- Kopali Location in Jharkhand, India Kopali Kopali (India)
- Coordinates: 22°50′15″N 86°11′27″E﻿ / ﻿22.83750°N 86.19083°E
- Country: India
- State: Jharkhand
- District: Seraikela Kharsawan

Government
- • Type: Federal democracy

Area
- • Total: 6.74 km^{2} (2.60 sq mi)

Population (2011)
- • Total: 43,256
- • Density: 6,420/km^{2} (16,600/sq mi)

Languages*
- • Official: Hindi, Urdu
- Time zone: UTC+5:30 (IST)
- PIN: 832110
- Telephone/ STD code: 06597
- Vehicle registration: JH 22
- Literacy: 72.40%
- Lok Sabha constituency: Ranchi
- Vidhan Sabha constituency: Ichagarh
- Website: seraikela.nic.in

= Kopali =

Kopali (also spelled as Kapali) is a census town in the Chandil CD block in the Chandil subdivision of the Seraikela Kharsawan district in the Indian state of Jharkhand.

==Geography==

===Jamshedpur Urban Agglomeration===
With its recognition as an industrial town as early as the 1911 census, Jamshedpur was set on the road of steady population growth, as large number of emigrants flocked in for work opportunities.
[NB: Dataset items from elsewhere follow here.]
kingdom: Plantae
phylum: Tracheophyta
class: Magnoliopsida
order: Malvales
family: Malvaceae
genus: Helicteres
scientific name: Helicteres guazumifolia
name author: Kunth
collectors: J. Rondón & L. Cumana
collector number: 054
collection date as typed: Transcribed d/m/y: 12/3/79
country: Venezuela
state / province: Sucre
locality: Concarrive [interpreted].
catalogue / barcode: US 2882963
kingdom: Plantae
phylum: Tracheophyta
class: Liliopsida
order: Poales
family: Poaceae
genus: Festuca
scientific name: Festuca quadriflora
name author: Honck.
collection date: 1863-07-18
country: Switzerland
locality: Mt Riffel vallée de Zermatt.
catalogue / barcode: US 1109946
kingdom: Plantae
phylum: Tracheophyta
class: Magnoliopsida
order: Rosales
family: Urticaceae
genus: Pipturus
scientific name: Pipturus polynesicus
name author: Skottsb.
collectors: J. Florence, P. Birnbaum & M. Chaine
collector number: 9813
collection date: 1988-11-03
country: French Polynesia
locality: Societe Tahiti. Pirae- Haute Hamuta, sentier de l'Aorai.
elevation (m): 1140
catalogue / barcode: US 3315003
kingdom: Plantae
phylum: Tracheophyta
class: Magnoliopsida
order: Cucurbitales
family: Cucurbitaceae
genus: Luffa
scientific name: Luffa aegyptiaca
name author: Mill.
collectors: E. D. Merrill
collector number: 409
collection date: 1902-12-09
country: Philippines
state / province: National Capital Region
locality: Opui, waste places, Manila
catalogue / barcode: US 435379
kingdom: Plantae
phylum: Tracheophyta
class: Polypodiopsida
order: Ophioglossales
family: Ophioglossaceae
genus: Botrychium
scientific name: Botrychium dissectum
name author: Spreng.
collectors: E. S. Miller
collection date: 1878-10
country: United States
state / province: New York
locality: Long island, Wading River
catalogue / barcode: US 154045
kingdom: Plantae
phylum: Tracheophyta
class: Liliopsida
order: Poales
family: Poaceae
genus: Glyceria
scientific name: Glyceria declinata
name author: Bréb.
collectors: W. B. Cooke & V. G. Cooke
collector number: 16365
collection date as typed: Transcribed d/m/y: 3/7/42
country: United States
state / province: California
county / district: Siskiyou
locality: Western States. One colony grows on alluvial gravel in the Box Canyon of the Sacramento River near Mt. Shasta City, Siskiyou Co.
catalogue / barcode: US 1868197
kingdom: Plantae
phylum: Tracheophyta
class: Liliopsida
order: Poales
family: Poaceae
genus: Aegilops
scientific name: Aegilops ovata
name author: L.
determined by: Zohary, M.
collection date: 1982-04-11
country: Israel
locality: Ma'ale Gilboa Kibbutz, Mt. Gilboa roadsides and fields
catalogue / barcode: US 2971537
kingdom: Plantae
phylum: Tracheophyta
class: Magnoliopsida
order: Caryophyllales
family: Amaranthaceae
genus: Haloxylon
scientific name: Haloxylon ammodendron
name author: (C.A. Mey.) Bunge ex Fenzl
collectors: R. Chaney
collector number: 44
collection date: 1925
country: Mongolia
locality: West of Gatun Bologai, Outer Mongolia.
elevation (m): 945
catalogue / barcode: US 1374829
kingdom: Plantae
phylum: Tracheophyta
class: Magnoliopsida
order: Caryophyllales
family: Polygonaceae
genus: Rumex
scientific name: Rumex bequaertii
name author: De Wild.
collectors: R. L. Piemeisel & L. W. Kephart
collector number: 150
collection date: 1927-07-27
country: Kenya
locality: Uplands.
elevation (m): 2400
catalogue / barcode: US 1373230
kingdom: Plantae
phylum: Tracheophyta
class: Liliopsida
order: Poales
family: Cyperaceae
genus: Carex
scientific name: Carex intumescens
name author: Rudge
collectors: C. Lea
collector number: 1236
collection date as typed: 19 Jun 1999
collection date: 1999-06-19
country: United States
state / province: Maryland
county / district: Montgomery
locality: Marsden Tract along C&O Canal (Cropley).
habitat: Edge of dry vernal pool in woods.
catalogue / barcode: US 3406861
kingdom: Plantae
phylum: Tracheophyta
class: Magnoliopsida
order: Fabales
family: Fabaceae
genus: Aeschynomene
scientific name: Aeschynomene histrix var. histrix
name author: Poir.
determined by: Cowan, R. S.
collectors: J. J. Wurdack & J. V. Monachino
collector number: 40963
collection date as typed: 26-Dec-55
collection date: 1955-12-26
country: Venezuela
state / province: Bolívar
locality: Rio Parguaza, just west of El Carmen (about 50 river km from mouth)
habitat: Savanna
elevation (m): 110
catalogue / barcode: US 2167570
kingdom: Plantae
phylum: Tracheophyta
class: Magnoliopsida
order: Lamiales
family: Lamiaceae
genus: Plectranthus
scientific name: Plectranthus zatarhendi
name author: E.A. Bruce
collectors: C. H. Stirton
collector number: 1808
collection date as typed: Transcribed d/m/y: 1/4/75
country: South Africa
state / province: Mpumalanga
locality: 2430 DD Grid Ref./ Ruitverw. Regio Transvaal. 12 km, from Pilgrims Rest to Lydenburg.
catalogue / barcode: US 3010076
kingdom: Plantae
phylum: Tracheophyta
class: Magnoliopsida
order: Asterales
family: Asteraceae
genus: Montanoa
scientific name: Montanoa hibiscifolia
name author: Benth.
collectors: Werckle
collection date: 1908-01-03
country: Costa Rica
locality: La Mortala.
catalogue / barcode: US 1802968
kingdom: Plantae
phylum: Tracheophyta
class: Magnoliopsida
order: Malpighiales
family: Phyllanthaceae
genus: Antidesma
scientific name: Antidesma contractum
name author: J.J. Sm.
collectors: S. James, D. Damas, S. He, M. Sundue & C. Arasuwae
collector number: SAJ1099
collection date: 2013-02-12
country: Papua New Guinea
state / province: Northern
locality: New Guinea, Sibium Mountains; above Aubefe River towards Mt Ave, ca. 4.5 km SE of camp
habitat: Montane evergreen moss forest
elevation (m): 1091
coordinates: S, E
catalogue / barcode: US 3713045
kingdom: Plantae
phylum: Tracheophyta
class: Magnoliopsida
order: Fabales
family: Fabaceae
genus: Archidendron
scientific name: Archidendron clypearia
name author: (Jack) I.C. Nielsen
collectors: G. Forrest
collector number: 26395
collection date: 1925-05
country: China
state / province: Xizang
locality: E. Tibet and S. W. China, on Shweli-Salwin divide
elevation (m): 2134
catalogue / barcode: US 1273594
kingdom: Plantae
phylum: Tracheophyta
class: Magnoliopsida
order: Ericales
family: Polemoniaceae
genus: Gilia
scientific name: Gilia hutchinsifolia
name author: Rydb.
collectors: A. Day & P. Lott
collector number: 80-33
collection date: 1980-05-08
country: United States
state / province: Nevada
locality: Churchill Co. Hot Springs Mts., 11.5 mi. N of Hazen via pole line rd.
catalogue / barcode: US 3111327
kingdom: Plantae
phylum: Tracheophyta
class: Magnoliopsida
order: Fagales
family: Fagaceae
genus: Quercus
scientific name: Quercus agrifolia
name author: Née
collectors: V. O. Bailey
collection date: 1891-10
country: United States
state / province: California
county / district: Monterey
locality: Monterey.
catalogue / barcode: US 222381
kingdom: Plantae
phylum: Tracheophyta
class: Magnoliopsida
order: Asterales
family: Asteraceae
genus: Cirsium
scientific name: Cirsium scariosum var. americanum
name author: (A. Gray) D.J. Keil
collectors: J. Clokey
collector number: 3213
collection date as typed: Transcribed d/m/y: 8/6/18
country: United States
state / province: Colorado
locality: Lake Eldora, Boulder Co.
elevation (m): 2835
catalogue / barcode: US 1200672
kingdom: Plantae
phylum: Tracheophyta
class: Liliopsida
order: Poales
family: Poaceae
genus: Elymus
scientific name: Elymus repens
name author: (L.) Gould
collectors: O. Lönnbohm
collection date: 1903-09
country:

While in the earlier decades the central nucleus grew, in the later decades towns around Jamshedpur grew rapidly. In 2011, Jamshedpur Urban Agglomeration included 13 urban centres, with a total population of 1.3 million people. However, in more recent years, Jamshedpur UA "has lacked the growth and development observed around other similar industrial towns in western and southern India."

Jamshedpur Urban Agglomeration includes: Jamshedpur (Industrial Town), Jamshedpur (NAC), Tata Nagar Railway Colony (OG), Mango (NAC), Jugsalai (M), Bagbera (CT), Chhota Gobindpur (CT), Haludbani (CT), Sarjamda (CT), Gadhra (CT), Ghorabandha (CT), Purihasa (CT), Adityapur (M Corp.), Chota Gamahria (CT) and Kapali (CT).

Note: The map alongside presents the Jamshedpur Urban Agglomeration. All places marked in the map are linked in the larger full screen map.

==Civic administration==
There is a police outpost at Kapali.

==Demographics==

According to the 2011 Census of India, Kopali had a total population of 43,256, of which 22,337 (52%) were males and 20,919 (48%) were females. Population in the age range 0–6 years was 7,603. The total number of literate persons in Kopali was 21,815 (72.40% of the population over 6 years). Scheduled Castes and Scheduled Tribes make up 0.69% and 2.83% of the population respectively.

Kapali is a Muslim-majority suburb of Jamshedpur. Kopali is a multilingual city, with Urdu, Hindi and Bengali spoken by large populations.

==Infrastructure==
According to the District Census Handbook 2011, Seraikela Kharsawan, Kopali covered an area of 6.74 km2. It has an annual rainfall of 1,086.1 mm. Among the civic amenities, it had 15 km of roads with both closed and open drains, the protected water supply involved hand pump, tube well/ borewell, overhead tank. It had 6,351 domestic electric connections, 15 road lighting points. Among the medical facilities, it had 2 hospitals, 4 dispensaries, 4 health centres, 10 family welfare centres, 4 maternity and child welfare centres, 10 maternity homes, 2 nursing homes, 2 charitable hospital/ nursing homes, 10 veterinary hospitals, 5 medicine shops. Among the educational facilities it had 8 primary schools, 7 middle schools, 2 secondary schools, 1 senior secondary school, the nearest general degree college at Jamshedpur, 10 km away. It had 9 non-formal education centres (Sarva Shiksha Abhiyan). Among social, cultural and recreational facilities, it had 1 orphanage home, 2 auditorium/ community halls. Two important commodities it produced were ready-made clothes, furniture. It had the branch offices of 1 nationalised bank, 4 non-agricultural credit societies.

==Education==
Merry English School at Kapali is an English-medium coeducational institution established in 2001. It has facilities for teaching from class I to class XII.